July 24, 2013

Hunger in East Sudan? Let's fix it, please.

Sudan warns of looming famine in eastern region, asks UN help

Text of report in English by independent, Nairobi-based Sudan Radio Service, funded by US State Department on 22 July

A leaked letter purportedly from Sudan's ministry of interior warns of a looming hunger crisis in Eastern Sudan due to lack of rain and... deteriorating environmental conditions.

The alleged letter, written by Interior Minister Ibrahim Hamid Mahmud, is addressed to Ali Hasan Zatari, the UN resident coordinator for humanitarian affairs.

Dated 19 July, 2013, it quotes figures from national health institutions saying that scarcity of rains, deteriorating environmental conditions and conflicts, have contributed to high rates of malnutrition among the general population in eastern Sudan.

The letter adds that these factors have negatively impacted the livelihood of the people in eastern Sudan, and may lead to a disaster.

The letter then urges Zatari's office to fund efforts to cover for the existing food gap.
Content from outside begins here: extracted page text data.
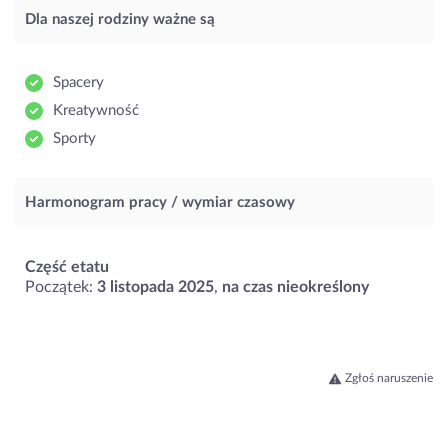
Dla naszej rodziny ważne są
Spacery
Kreatywność
Sporty
Harmonogram pracy / wymiar czasowy
Część etatu
Początek:
3 listopada 2025
,
na czas nieokreślony
Zgłoś naruszenie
It adds that the implementation of the effort to alleviate the food shortage will be undertaken by the Sudanese Red Crescent Society and government partners in the eastern Sudan states.

"Because of this we write to you hoping for your generous and appropriate contributions in filling the gap, while the implementations will fall on the shoulders of the Sudanese Red Crescent Society (SRCS) and government partners in the States."

Sudan Radio Service's attempts to contact Zatari for comments on this issue were unfruitful. Efforts to reach [the] commissioner for relief affairs coordination, Sulayman Abd-al-Rahman, were also unfruitful.

[Sudan Interior Minister Ibrahim Hamid Mahmud is from east Sudan and member of the Bani-Aamr ethnic group]

Source: Sudan Radio Service website, Nairobi, in English 22 Jul 13

July 14, 2013

Beja Congress convention underway in Khartoum

 The Beja Congress has not yet made a decision on freezing their participation in the government despite their grievances about the implementation of the 2006 peace agreement, one of its officials told Sudan Tribune today. The federal government has not paid promised funds offered as part of the ESPA.

The official denied reports that emerged claiming that the Beja Congress decided to pull out from the government during its convention currently underway.
However, he noted that they have reservations on the government's behavior towards them and the progress of the peace agreement.

He stressed once inter-party deliberations are completed they will release a statement outlining their final position.

From the Sudan Tribune, via All Africa.

July 6, 2013

Water shortage, so prices rise

 File photo.

The water shortage in Port Sudan is prompting many people to migrate to other cities in Sudan. This is overstretching the bus system, that has seen ticket prices soar from SDG80 ($18) to SDG150 ($35) on the black market, while a tin of water has risen from SDG4 ($0.90) to SDG5 ($1.14).

And activist from Port Sudan told Radio Dabanga that with the ongoing water shortage has caused overcrowding and panic at the bus station.

"As there are no clear solutions in sight, most of the population want to desert the city, so the price of a ticket from Port Sudan to Khartoum and other cities has risen to SDG150 ($35)," he said. "Neither the central government nor the state authorities are serious about finding solutions to the water crisis. When the First Vice President committed visited the city, he promised to provide funds as well as ten large tankers to relieve the crisis, but a month has passed without result, and peoples' suffering continues to grow," the activist lamented.

From June 28, 2013. AllAfrica . Additional info in this article about the malnutrition of children. (see below.)

The Medical Director of the Children's Hospital in Port Sudan, Dr Zafaran Al Zaki, has confirmed that there has been an outbreak of acute malnutrition among children in eastern Sudan.

In an interview with Radio Dabanga, Dr Al Zaki said that it is occurring in various segments of society, and affects about 30 per cent of children. She says that this figure can be expected to rise during the period from October to March, attributing it to "economic factors and the acute poverty among people of eastern Sudan".